Work task >>
Exactly transcribe the line that holds "sometido a autopsia." and every remaining line of the records, up to and including the final one, with nothing else.
Segment Open
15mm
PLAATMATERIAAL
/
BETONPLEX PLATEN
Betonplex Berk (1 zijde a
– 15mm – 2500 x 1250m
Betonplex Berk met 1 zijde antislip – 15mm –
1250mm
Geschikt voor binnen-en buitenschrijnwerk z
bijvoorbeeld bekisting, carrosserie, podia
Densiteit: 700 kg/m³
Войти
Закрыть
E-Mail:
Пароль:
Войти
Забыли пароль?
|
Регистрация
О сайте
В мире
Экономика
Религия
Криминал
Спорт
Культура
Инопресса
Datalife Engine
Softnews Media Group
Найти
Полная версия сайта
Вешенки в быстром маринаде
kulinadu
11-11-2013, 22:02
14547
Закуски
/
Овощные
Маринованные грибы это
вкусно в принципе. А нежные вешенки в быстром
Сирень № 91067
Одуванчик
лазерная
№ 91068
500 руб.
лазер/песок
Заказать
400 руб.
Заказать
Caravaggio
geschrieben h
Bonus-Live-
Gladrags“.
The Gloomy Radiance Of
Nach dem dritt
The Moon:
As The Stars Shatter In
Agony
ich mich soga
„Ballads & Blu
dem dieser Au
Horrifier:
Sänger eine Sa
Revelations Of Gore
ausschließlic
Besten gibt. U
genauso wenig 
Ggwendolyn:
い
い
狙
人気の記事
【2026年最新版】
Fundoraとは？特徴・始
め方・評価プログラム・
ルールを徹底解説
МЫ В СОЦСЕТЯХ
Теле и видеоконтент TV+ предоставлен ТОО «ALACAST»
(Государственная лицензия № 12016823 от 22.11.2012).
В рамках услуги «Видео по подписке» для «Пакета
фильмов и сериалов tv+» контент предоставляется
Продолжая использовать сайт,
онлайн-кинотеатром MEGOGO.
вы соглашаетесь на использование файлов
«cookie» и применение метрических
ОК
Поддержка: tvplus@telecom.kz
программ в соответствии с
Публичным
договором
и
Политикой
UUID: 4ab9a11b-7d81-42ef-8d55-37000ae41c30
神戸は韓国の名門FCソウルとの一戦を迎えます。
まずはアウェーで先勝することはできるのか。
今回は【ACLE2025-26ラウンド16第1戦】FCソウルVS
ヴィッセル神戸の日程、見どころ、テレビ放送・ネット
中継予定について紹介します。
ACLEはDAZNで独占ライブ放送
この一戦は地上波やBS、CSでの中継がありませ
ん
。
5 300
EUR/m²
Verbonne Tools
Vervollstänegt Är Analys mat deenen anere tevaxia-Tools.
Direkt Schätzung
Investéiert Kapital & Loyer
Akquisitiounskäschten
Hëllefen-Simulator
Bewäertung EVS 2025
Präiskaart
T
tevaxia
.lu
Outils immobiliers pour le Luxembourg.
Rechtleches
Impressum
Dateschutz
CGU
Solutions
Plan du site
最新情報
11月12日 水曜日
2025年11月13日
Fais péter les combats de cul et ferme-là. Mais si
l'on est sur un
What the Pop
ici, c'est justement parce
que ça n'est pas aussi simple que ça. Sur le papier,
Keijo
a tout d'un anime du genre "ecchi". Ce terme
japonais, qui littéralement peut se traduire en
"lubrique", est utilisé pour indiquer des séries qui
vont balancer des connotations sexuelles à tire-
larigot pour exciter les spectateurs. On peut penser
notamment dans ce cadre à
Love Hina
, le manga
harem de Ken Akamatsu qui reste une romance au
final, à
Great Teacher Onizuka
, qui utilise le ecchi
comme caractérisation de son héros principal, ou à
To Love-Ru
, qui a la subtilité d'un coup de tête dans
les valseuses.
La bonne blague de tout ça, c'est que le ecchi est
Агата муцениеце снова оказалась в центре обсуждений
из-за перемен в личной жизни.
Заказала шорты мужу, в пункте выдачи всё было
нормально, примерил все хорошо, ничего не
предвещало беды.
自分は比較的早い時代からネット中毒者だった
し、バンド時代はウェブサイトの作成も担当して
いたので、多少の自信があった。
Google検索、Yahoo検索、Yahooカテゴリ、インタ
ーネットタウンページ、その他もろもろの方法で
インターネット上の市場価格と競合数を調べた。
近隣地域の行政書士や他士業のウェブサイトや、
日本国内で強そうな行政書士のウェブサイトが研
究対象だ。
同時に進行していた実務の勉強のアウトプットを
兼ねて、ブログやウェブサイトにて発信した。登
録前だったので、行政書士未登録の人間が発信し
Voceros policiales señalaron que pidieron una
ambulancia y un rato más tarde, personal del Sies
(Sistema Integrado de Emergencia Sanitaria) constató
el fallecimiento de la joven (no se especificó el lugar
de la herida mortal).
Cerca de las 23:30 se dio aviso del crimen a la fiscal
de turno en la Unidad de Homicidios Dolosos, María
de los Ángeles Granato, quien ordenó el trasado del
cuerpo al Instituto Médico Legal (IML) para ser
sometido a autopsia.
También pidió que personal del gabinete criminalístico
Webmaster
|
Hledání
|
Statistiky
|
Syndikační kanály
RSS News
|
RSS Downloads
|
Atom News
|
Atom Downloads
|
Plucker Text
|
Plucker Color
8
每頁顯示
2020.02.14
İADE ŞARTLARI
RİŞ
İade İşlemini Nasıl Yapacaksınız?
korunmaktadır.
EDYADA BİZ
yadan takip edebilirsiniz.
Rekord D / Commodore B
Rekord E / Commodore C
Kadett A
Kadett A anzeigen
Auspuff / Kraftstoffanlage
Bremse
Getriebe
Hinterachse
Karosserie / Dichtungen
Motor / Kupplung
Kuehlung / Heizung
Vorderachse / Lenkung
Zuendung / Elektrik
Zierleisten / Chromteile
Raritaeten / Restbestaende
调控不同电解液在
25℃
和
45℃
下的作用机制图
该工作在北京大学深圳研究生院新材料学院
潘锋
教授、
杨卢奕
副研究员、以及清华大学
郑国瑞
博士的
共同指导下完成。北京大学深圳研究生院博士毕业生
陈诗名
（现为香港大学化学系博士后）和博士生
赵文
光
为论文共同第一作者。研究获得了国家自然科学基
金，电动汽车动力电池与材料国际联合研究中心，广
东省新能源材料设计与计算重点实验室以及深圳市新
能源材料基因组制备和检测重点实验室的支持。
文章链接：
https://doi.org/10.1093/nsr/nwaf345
Segment Closed
Result >>
sometido a autopsia.
También pidió que personal del gabinete criminalístico
Webmaster
|
Hledání
|
Statistiky
|
Syndikační kanály
RSS News
|
RSS Downloads
|
Atom News
|
Atom Downloads
|
Plucker Text
|
Plucker Color
8
每頁顯示
2020.02.14
İADE ŞARTLARI
RİŞ
İade İşlemini Nasıl Yapacaksınız?
korunmaktadır.
EDYADA BİZ
yadan takip edebilirsiniz.
Rekord D / Commodore B
Rekord E / Commodore C
Kadett A
Kadett A anzeigen
Auspuff / Kraftstoffanlage
Bremse
Getriebe
Hinterachse
Karosserie / Dichtungen
Motor / Kupplung
Kuehlung / Heizung
Vorderachse / Lenkung
Zuendung / Elektrik
Zierleisten / Chromteile
Raritaeten / Restbestaende
调控不同电解液在
25℃
和
45℃
下的作用机制图
该工作在北京大学深圳研究生院新材料学院
潘锋
教授、
杨卢奕
副研究员、以及清华大学
郑国瑞
博士的
共同指导下完成。北京大学深圳研究生院博士毕业生
陈诗名
（现为香港大学化学系博士后）和博士生
赵文
光
为论文共同第一作者。研究获得了国家自然科学基
金，电动汽车动力电池与材料国际联合研究中心，广
东省新能源材料设计与计算重点实验室以及深圳市新
能源材料基因组制备和检测重点实验室的支持。
文章链接：
https://doi.org/10.1093/nsr/nwaf345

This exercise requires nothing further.